Rentner und Familien von Menschen mit Behinderungen protestieren vor dem Kongress

Rentner und Familien von Menschen mit Behinderungen protestierten am Mittwoch vor dem Nationalkongress und forderten eine Erhöhung der Renten und die Auszahlung überfälliger Beihilfen. Die Regierung setzte ein großes Polizeiaufgebot mit Bundespolizei und Gendarmerie ein, um Straßenblockaden zu verhindern. Die Demonstranten wiesen auf den Kaufkraftverlust bei den Renten und die Schulden bei Programmen wie Incluir Salud und PAMI hin.

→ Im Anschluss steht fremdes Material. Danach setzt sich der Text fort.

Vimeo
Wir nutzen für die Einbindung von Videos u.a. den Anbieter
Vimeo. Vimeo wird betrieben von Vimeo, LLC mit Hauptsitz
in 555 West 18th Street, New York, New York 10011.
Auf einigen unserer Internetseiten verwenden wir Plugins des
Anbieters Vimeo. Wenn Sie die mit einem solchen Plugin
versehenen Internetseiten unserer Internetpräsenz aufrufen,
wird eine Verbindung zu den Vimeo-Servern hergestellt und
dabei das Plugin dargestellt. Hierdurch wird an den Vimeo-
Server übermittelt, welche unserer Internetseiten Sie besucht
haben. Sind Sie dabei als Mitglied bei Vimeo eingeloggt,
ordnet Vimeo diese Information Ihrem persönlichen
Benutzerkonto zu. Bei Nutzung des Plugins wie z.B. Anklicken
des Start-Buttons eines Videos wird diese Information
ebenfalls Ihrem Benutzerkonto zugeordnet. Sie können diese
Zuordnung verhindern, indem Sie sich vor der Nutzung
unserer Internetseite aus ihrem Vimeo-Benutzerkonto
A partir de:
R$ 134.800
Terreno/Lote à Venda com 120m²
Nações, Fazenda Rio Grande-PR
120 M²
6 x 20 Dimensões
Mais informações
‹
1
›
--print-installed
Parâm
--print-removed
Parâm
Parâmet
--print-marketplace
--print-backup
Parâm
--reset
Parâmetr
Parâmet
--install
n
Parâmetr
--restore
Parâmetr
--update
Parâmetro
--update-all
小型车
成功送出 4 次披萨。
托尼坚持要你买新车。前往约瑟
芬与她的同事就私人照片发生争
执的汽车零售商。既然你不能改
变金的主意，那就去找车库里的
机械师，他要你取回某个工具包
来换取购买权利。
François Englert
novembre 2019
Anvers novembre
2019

Am Mittwoch versammelten sich Rentner und Familien von Menschen mit Behinderungen vor dem Nationalkongress und forderten Verbesserungen bei den Rentenzahlungen und die Auszahlung überfälliger Leistungen. Die Demonstration fand inmitten einer umfangreichen Sicherheitsoperation statt, die vom Sicherheitsministerium geleitet wurde und an der die Bundespolizei und die nationale Gendarmerie beteiligt waren, um Straßensperrungen gemäß dem aktuellen Protokoll in der Gegend zu verhindern. Die Demonstranten wiesen auf den starken Rückgang der Rentenkaufkraft und die Verzögerungen bei Programmen wie Incluir Salud und PAMI hin, die zum Teil Monate zurückliegen. Diese Aktion folgt auf eine frühere Kundgebung vor der Casa Rosada, bei der dieselben Gruppen vor verschärften Maßnahmen gewarnt hatten, da die Regierung nicht reagierte. Die Behörden konzentrierten sich darauf, Verkehrsbehinderungen in der Nähe des Kongresses zu verhindern und die öffentliche Ordnung während des Protestes zu gewährleisten. Ersten Berichten zufolge ist die Geschichte noch nicht abgeschlossen.